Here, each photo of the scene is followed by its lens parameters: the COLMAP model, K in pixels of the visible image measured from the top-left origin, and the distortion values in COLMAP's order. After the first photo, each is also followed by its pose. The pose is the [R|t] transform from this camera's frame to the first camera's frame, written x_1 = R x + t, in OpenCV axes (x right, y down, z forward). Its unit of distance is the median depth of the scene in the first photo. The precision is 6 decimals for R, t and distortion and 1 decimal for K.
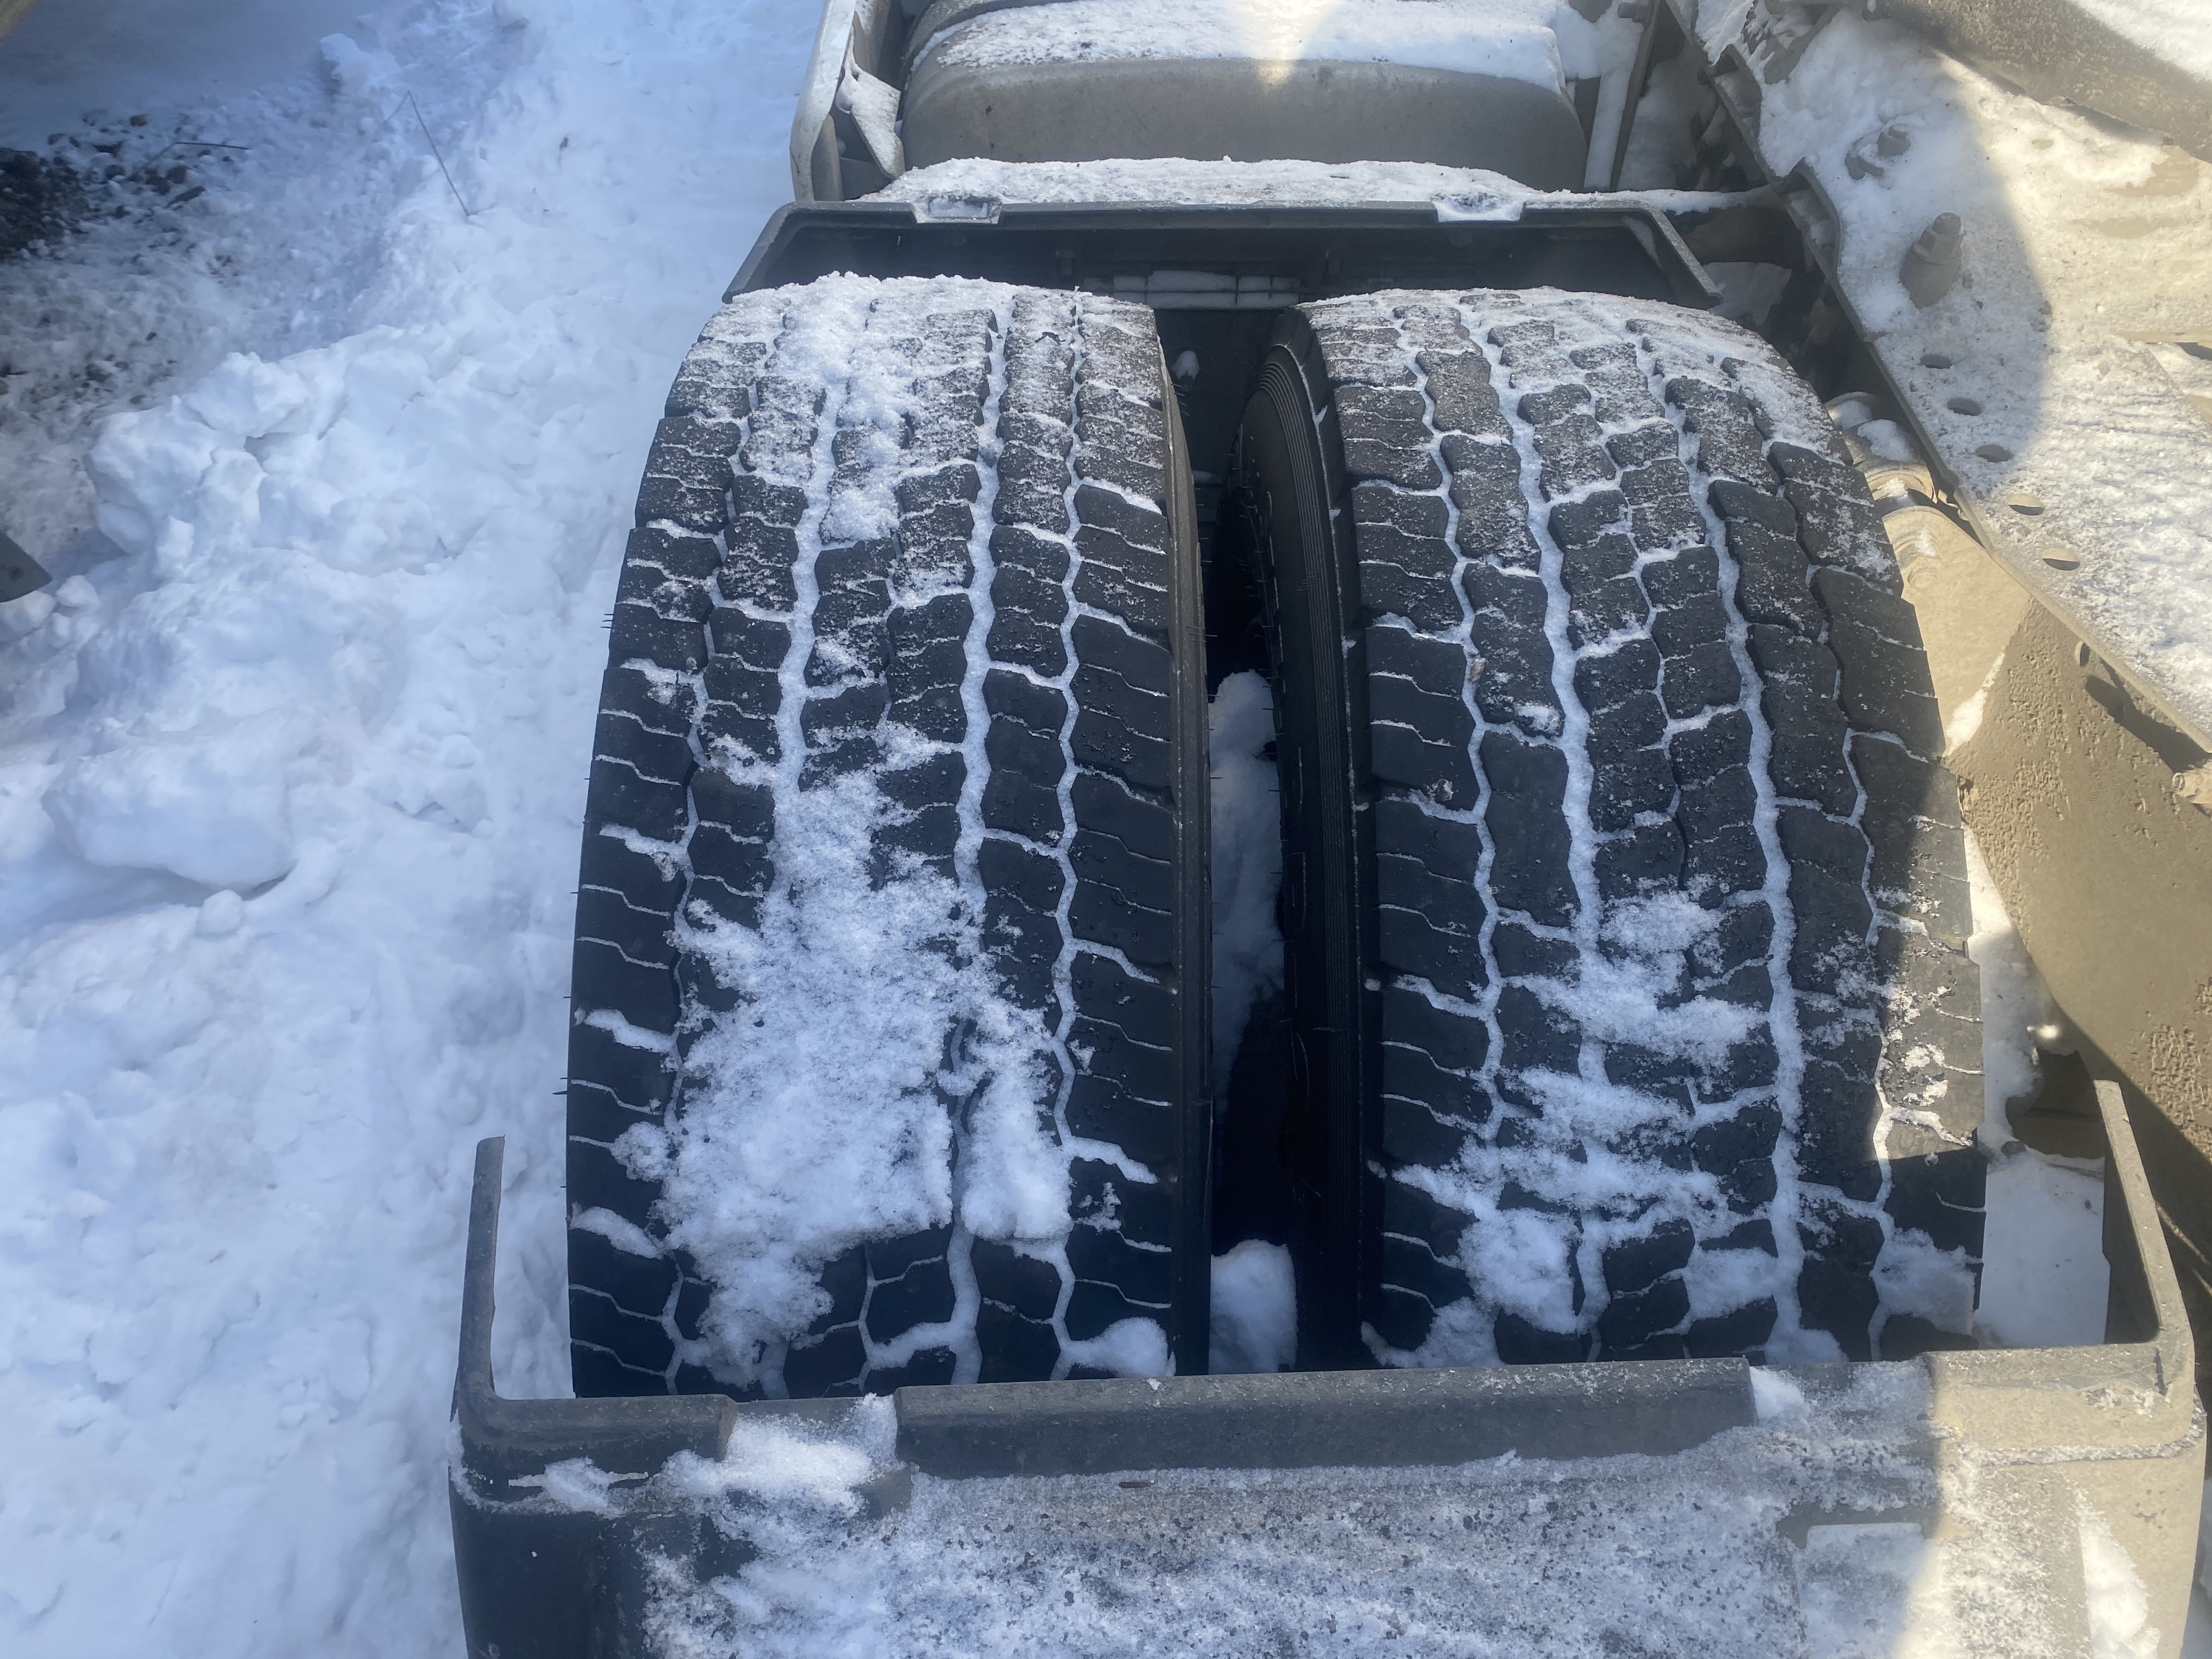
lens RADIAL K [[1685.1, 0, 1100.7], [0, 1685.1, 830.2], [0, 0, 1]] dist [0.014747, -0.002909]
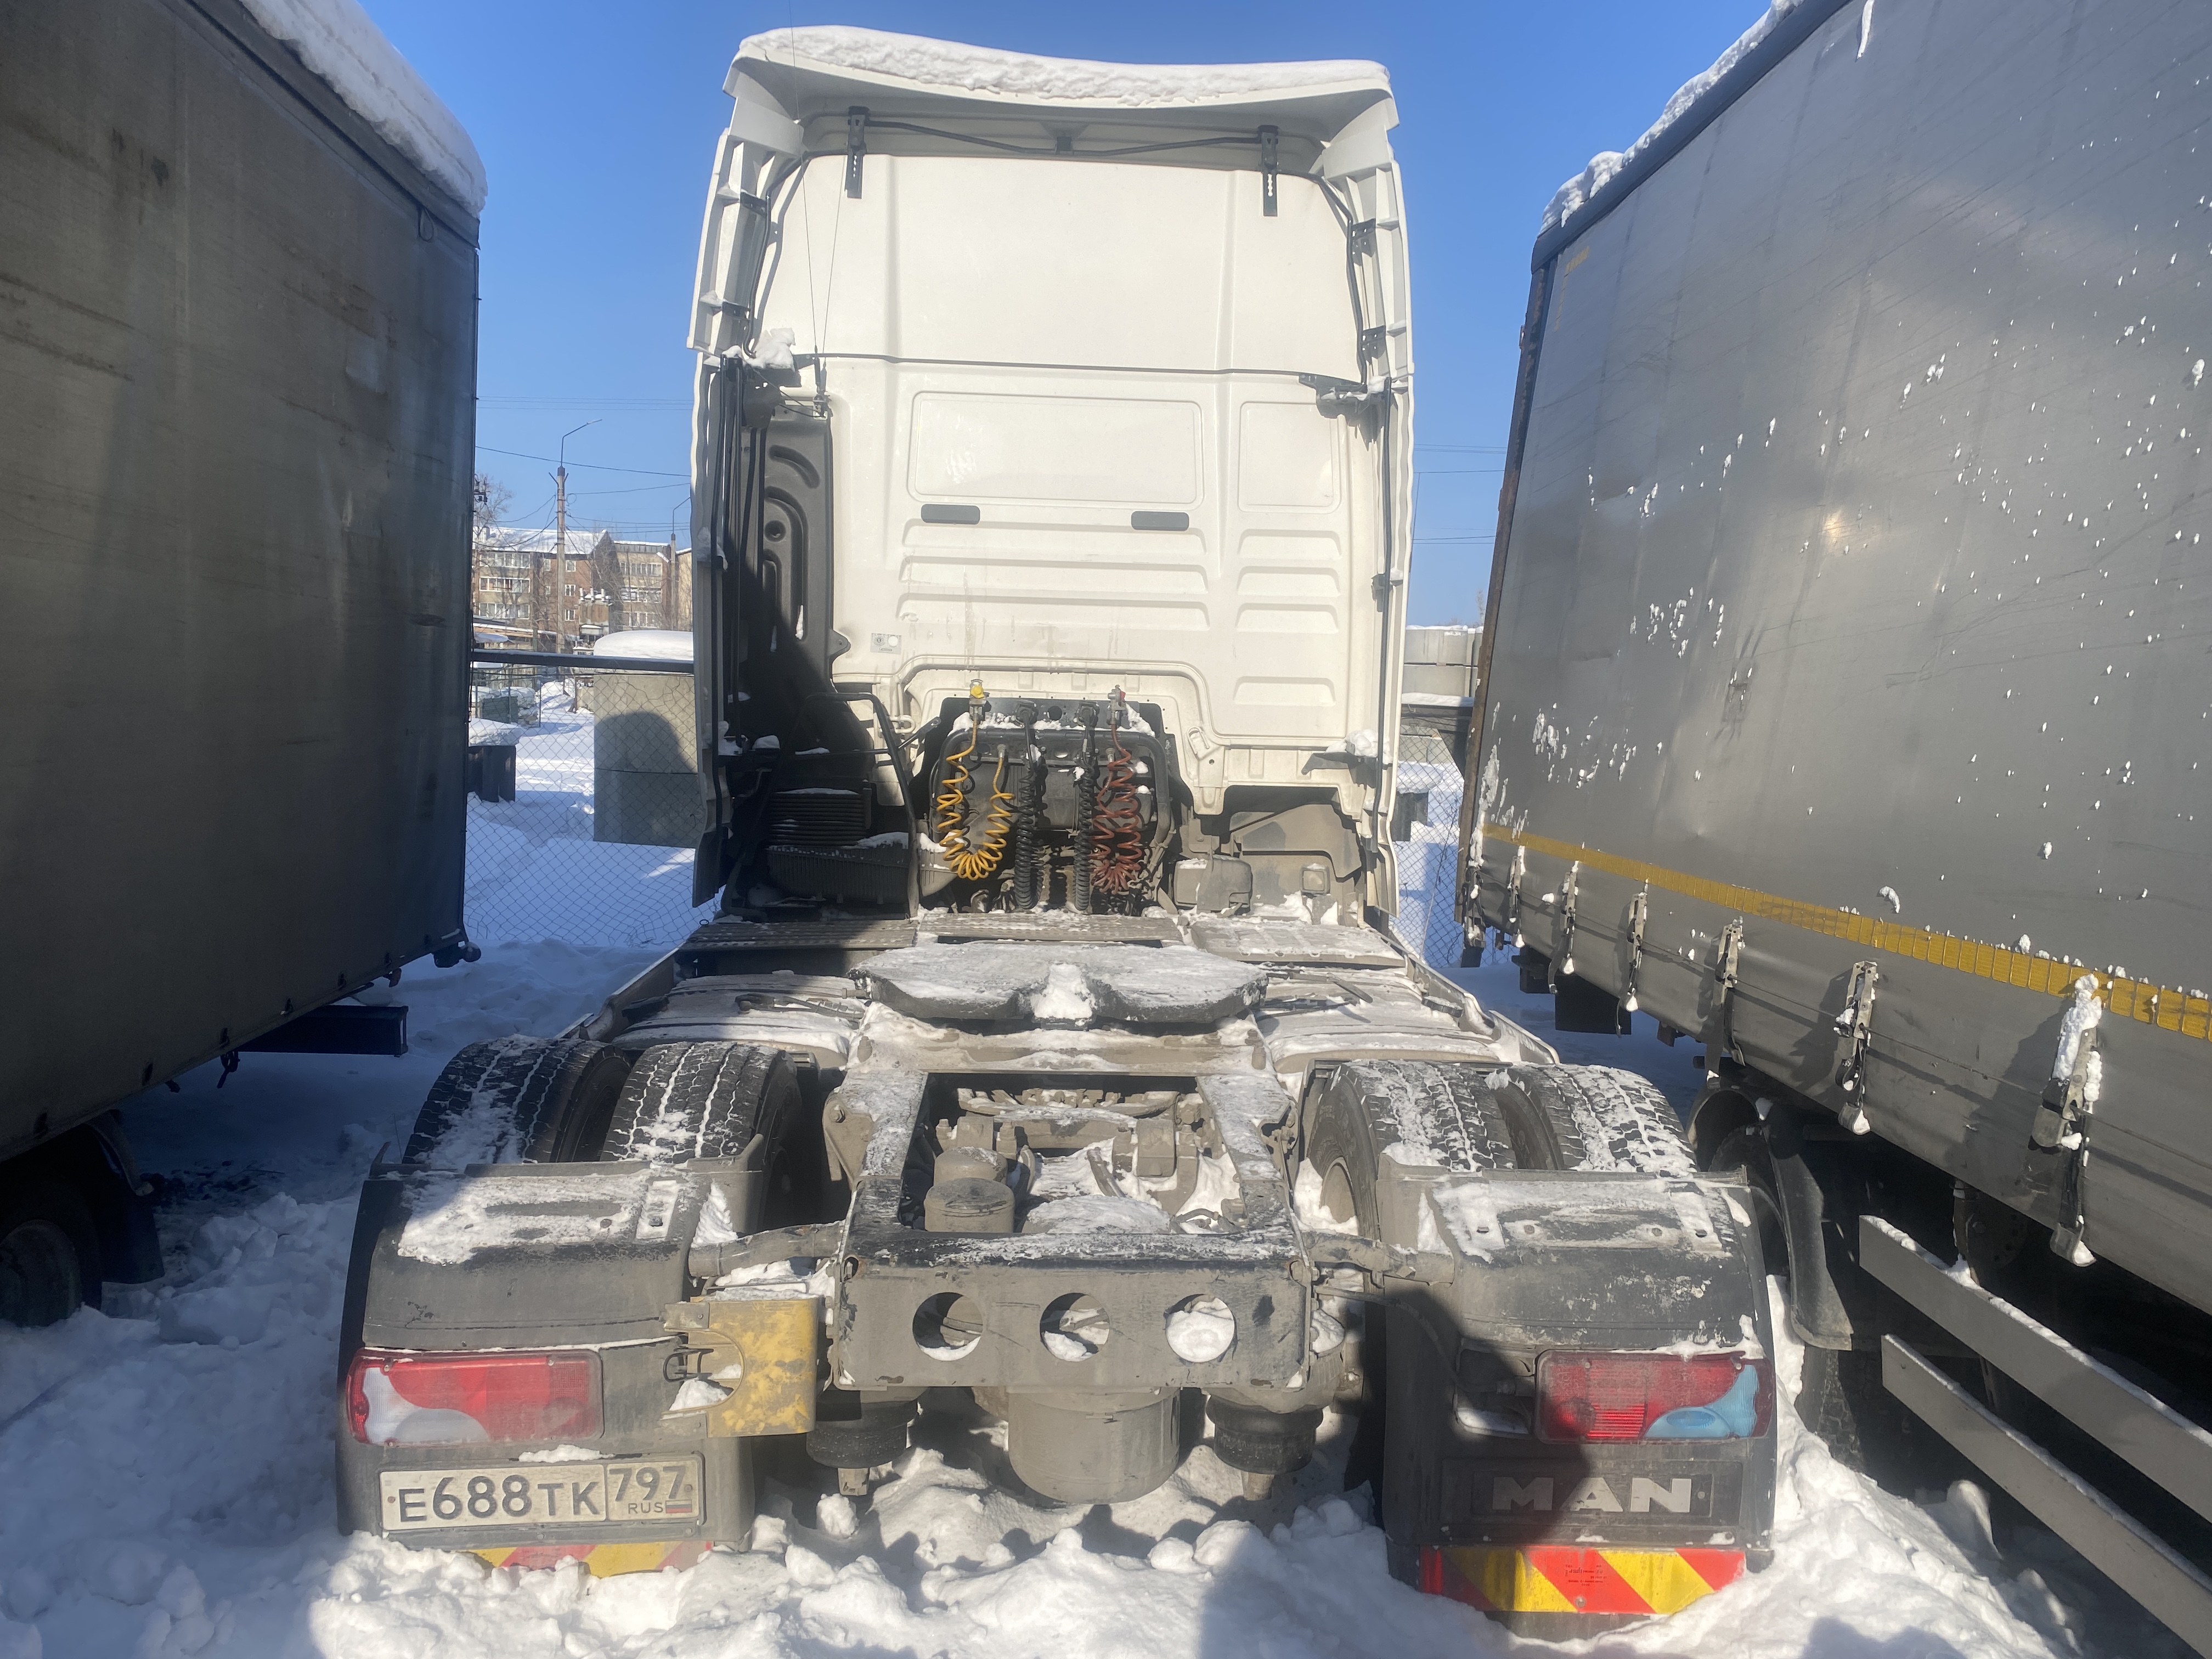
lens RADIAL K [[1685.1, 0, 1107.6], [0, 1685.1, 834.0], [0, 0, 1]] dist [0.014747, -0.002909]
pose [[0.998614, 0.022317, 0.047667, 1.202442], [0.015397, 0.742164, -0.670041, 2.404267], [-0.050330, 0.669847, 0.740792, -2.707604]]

▸ **HOW TO COMPLETE THIS TASK**
Which lines in the data above contain the string "pose", with case counting? Report each of those lines in full.

▸ **EXERCISE OUTPUT**
Here, each photo of the scene is followed by its lens parameters: the COLMAP model, K in pixels of the visible image measured from the top-left origin, and the distortion values in COLMAP's order. After the first photo, each is also followed by its pose. The pose is the [R|t] transform from this camera's frame to the first camera's frame, written x_1 = R x + t, in OpenCV axes (x right, y down, z forward). Its unit of distance is the median depth of the scene in the first photo. The precision is 6 decimals for R, t and distortion and 1 decimal for K.
pose [[0.998614, 0.022317, 0.047667, 1.202442], [0.015397, 0.742164, -0.670041, 2.404267], [-0.050330, 0.669847, 0.740792, -2.707604]]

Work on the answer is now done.